#### EXCERPTED RECORDS:
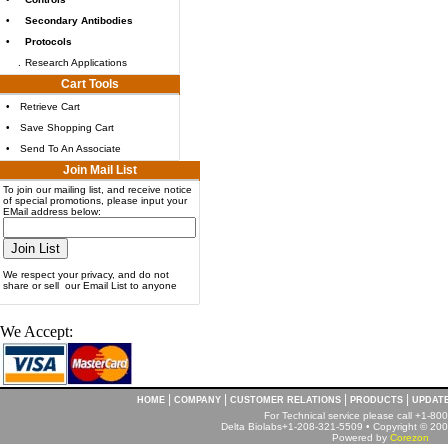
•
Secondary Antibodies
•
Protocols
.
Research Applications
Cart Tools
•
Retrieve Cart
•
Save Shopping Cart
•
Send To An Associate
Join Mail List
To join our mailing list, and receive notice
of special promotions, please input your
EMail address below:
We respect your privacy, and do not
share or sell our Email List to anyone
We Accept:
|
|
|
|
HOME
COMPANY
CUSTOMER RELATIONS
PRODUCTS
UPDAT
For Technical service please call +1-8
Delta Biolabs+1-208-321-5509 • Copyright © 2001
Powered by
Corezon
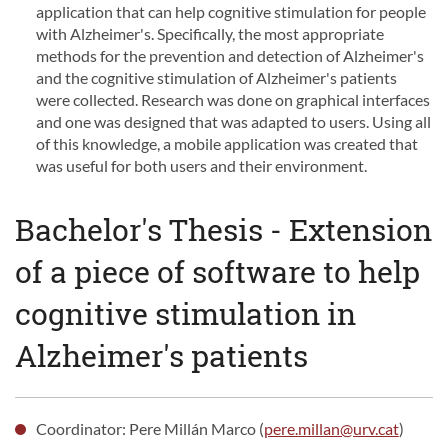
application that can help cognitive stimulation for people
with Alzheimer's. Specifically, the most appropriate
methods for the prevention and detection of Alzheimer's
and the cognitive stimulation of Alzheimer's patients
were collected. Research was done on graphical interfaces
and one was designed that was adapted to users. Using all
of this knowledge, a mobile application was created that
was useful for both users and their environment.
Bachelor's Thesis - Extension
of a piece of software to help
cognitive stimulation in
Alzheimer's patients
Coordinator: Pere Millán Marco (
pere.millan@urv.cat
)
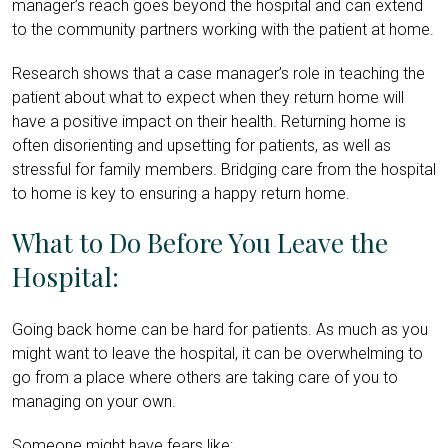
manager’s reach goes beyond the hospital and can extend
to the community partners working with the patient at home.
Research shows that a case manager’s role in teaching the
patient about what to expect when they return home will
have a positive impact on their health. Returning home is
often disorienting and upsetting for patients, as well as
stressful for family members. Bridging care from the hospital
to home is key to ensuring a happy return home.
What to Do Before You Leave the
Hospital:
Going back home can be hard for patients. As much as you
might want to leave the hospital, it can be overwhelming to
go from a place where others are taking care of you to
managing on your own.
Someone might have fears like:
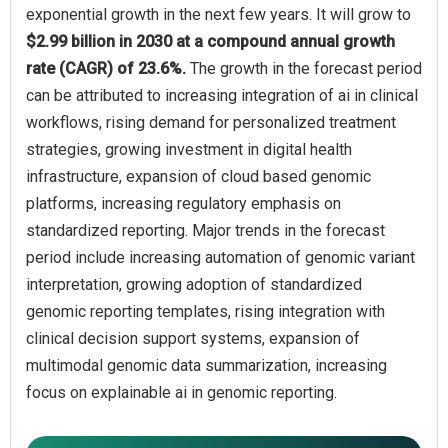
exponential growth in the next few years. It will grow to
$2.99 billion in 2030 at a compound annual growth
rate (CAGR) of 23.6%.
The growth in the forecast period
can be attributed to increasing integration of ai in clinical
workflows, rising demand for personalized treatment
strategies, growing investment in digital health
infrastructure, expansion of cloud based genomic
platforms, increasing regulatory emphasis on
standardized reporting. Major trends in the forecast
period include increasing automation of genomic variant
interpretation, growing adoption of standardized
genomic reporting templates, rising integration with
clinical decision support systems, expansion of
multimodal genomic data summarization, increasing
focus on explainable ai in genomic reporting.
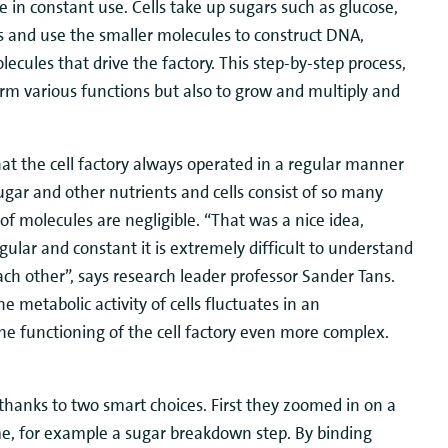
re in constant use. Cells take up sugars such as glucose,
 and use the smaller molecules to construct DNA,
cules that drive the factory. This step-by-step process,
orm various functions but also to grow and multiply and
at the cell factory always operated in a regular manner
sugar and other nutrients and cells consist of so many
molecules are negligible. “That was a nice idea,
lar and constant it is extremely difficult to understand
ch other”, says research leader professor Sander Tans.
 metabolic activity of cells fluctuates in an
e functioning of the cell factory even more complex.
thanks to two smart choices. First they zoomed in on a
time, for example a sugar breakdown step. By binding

#### WORK TASK:
In the records above, find each line with the string "help" and list it.

#### EXERCISE ANSWER:
application that can help cognitive stimulation for people
of a piece of software to help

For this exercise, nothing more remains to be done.